Be careful when you expect or demand someone else do it your way.
And be careful attempting to do it someone else’s exact way.
One size rarely fits all. And mileage always varies.
Especially in business but also in life.
I’ve actually found that it’s the quickest way to disillusion and then misery.
Your path might be the one true way for you, but not for me.
Your experience is likely not mine.
Your situation or setup is not mine.
Your beliefs, values, perspective are not always mine.
However, if I ask for yours, I’ll put it in the spreadsheet of my mind I use to make my own decisions, on my own path.
Yes, I may fail and make mistakes, but I’m determined to learn something from them.
I’ve often learned making my own mistakes is the key to unlocking what my happiness and joy is, for me.
When someone asks me my opinion or advice, I consciously try to default to what EO preaches in our forum groups … and simply share my experiences, and not advice.
Yes, sometimes I want your advice and you might want mine. Sometimes, I may ask you to tell me exactly what you think, or how you’d do it in my shoes.
With folly, I too often ask though, “If you were me, what would you do?”
But you’re not me. You’re you.
And if I do it exactly like you, I’m living your life, through the lense of your decisions, beliefs, philosophies and past … and not my own.
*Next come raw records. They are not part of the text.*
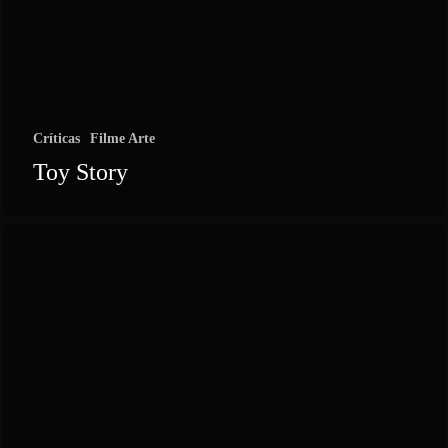
Críticas
Filme Arte
Toy Story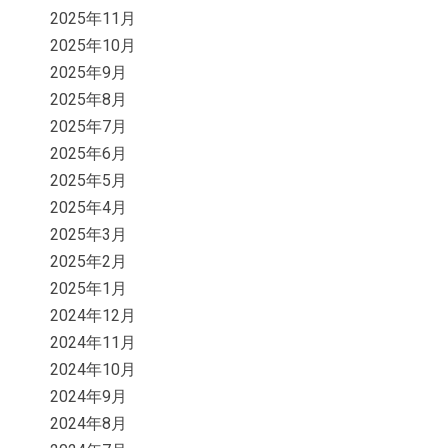
2025年11月
2025年10月
2025年9月
2025年8月
2025年7月
2025年6月
2025年5月
2025年4月
2025年3月
2025年2月
2025年1月
2024年12月
2024年11月
2024年10月
2024年9月
2024年8月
I will listen intently though and ask clarifying questions. I do that but it’s not to live your life, it’s to inform mine.
I weigh that input with what else I’ve learned to make the best decision for me.
And that’s helped me stay on the right path, my path.
I’ve been guilty of much of this though. When I blog (like this), tweet, take a call or do a talk, I say it all with deep conviction of belief … but it’s ALL based on my unique experiences. That’s my constant asterisk and disclaimer though as it should be.
And some of those experiences have, can and will change as I experience new things, ways, approaches and paths.
But many of us DO want to be told and directed what to do and I’ll admit, sometimes, I do too, especially with someone with more experience than me.
But knowing that I’m truly asking for experiences in deciding my own path, however they may come out helps in truly finding my own, is essential to sorting yours from mine. So now I know when I ask someone to share their opinion, advice, experiences or conviction, and they do so rather passionately or forcefully with me, it is merely their experiences baked in a crust of advice.
The best gold nuggets and informative, enriching experiences I’ve heard though is down in the deep core of it — the memories, experiences and stories, without me ever being a character in it. I’m simply hearing a good story.
When someone shares their experiences and emotions and reasons behind their path, without that deep-fried advice, it should sound more like, “I did X, because of Y, and Z is what happened.”
When it comes out like this, I can take my own truth from it and apply it appropriately.
This has given me immense freedom to be and do me. And to find the right path for me.
Only then, can I safely say:
I found and choose my own path …
… one that was mostly informed, sometimes guided, by all the experiences of others who graciously shared theirs with me.